28.01.2010

La paix et la joie dans les ménages

18 ans, un soir de débauche, j'accepte d'aller chez le "brun-ténébreux-mystérieux-mal-dans-sa-peau-qui-a-plein-de-problèmes-et-tout-mais-qui-est-trop-un-poète-maudit" pour consommer notre euh... non idylle ?

Je précise que je lui cours après depuis plusieurs semaines et qu'il m'en fait baver, tour à tour "t'es une super nana", et "tu me gonfles dégage."

Arrivés dans son ptit appart, on "consomme", et je dois avouer après toutes ces années que c'était le pire coup de ma vie. Genre Stabilo Boss ET précoce. Moi déçue, mais bon, il est trop beau, il a bu, c'est pas sa faute le pauvre.

En se rhabillant, il me lance très élégamment : "Quand j'ai éjaculé, j'ai eu l'impression de me pisser dessus."

J'ai eu le malheur de répondre (j'étais pintade, certes, mais rebelle !).

Et bien je me suis mangé un coup de "plâtre" (Monsieur avait le poignet cassé, ce con).

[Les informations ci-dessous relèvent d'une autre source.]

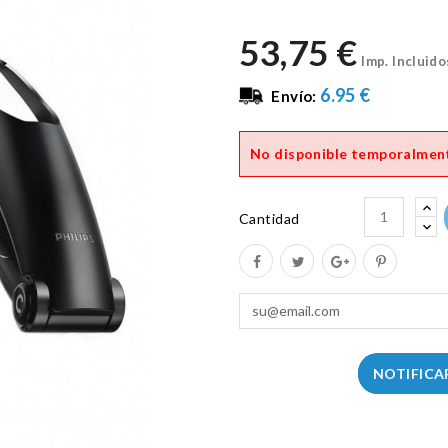
53,75 €
Imp. Incluido
6.95 €
Envío:
No disponible temporalmen
Cantidad
NOTIFICA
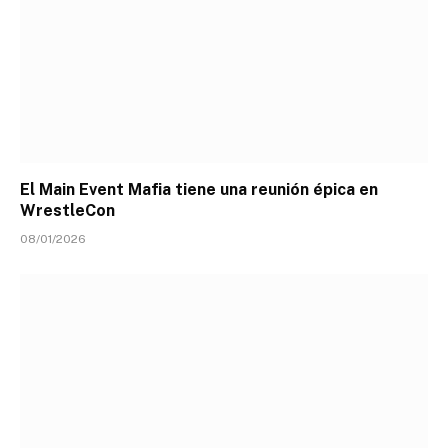
El Main Event Mafia tiene una reunión épica en
WrestleCon
08/01/2026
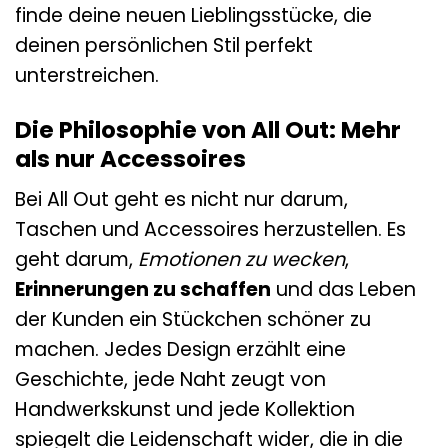
finde deine neuen Lieblingsstücke, die
deinen persönlichen Stil perfekt
unterstreichen.
Die Philosophie von All Out: Mehr
als nur Accessoires
Bei All Out geht es nicht nur darum,
Taschen und Accessoires herzustellen. Es
geht darum,
Emotionen zu wecken
,
Erinnerungen zu schaffen
und das Leben
der Kunden ein Stückchen schöner zu
machen. Jedes Design erzählt eine
Geschichte, jede Naht zeugt von
Handwerkskunst und jede Kollektion
spiegelt die Leidenschaft wider, die in die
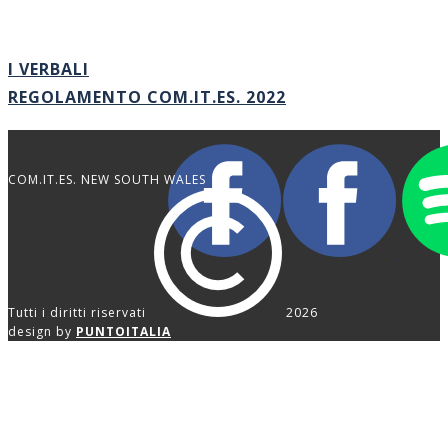
I VERBALI
REGOLAMENTO COM.IT.ES. 2022
COM.IT.ES. NEW SOUTH WALES
Tutti i diritti riservati
2026
design by
PUNTOITALIA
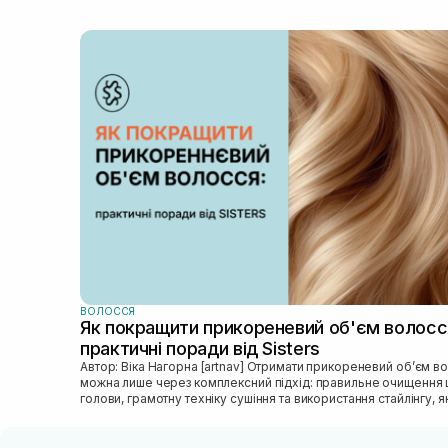
ВОЛОССЯ
Як покращити прикореневий об'єм волосс
практичні поради від Sisters
Автор: Віка Нагорна [artnav] Отримати прикореневий об’єм волосся
можна лише через комплексний підхід: правильне очищення 
голови, грамотну техніку сушіння та використання стайлінгу, яки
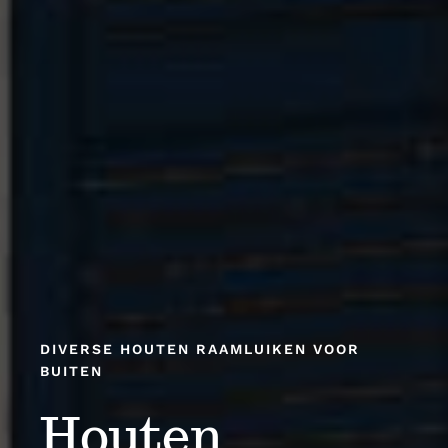
DIVERSE HOUTEN RAAMLUIKEN VOOR
BUITEN
Houten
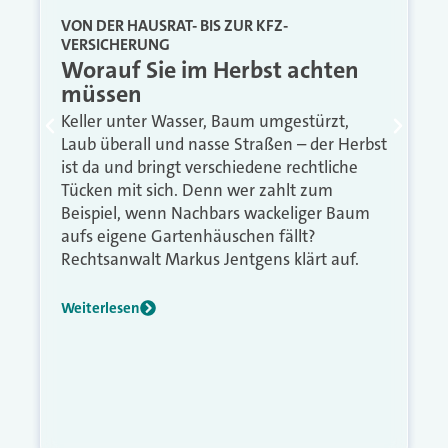
VON DER HAUSRAT- BIS ZUR KFZ-
VERSICHERUNG
Worauf Sie im Herbst achten
müssen
Keller unter Wasser, Baum umgestürzt,
Laub überall und nasse Straßen – der Herbst
ist da und bringt verschiedene rechtliche
Tücken mit sich. Denn wer zahlt zum
Beispiel, wenn Nachbars wackeliger Baum
aufs eigene Gartenhäuschen fällt?
Rechtsanwalt Markus Jentgens klärt auf.
Weiterlesen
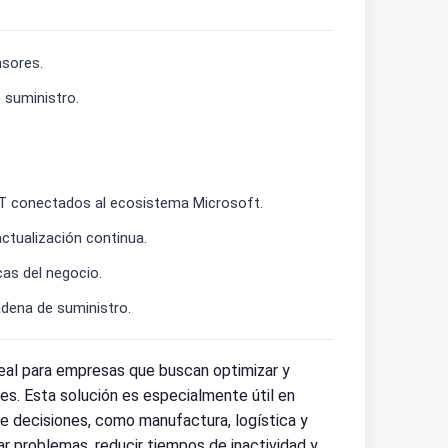
nsores.
e suministro.
IoT conectados al ecosistema Microsoft.
tualización continua.
cas del negocio.
adena de suministro.
al para empresas que buscan optimizar y
es. Esta solución es especialmente útil en
 de decisiones, como manufactura, logística y
ar problemas, reducir tiempos de inactividad y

Auquel j'ai rétorqué avec ce que j'ai trouvé en premier : un balai. Ouhai, je sais, un katana ça aurait été plus la classe, mais Kill Bill était pas sorti, que veux-tu.

J'ai fini par m'enfuir en courant dans la rue en soutif, et en remettant mon Tshirt...

24.01.2010

J'ai tellement rêvé d'elle

Premier témoignage (ah ben oui j'étais une bonne PG avant, mais j'ai arrêté... je crois).

Au lycée, je suis amoureuse en silence d'un beau gars pendant des mois.

Enfin, en soirée chez des amis communs, j'ai une ouverture. Le mec me tchatche toute la soirée, me chauffe à mort pour que je couche (heureusement, j'étais vierge et vaguement lucide, je réussis à limiter les dégâts), et promet que c'est pas une histoire d'un soir, juré, on se revoit dès le lundi suivant au lycée.


Le dit lundi il m'évite, j'envoie ma copine en éclaireuse : en fait, dans l'intervalle (deux jours), il a rêvé de sa femme idéale (et, c'était pas moi, bien sûr).

Donc tu comprends il ne pouvait pas rester avec moi, et encore moins me le dire en face !

J'aime tant qu'on me prenne pour une conne.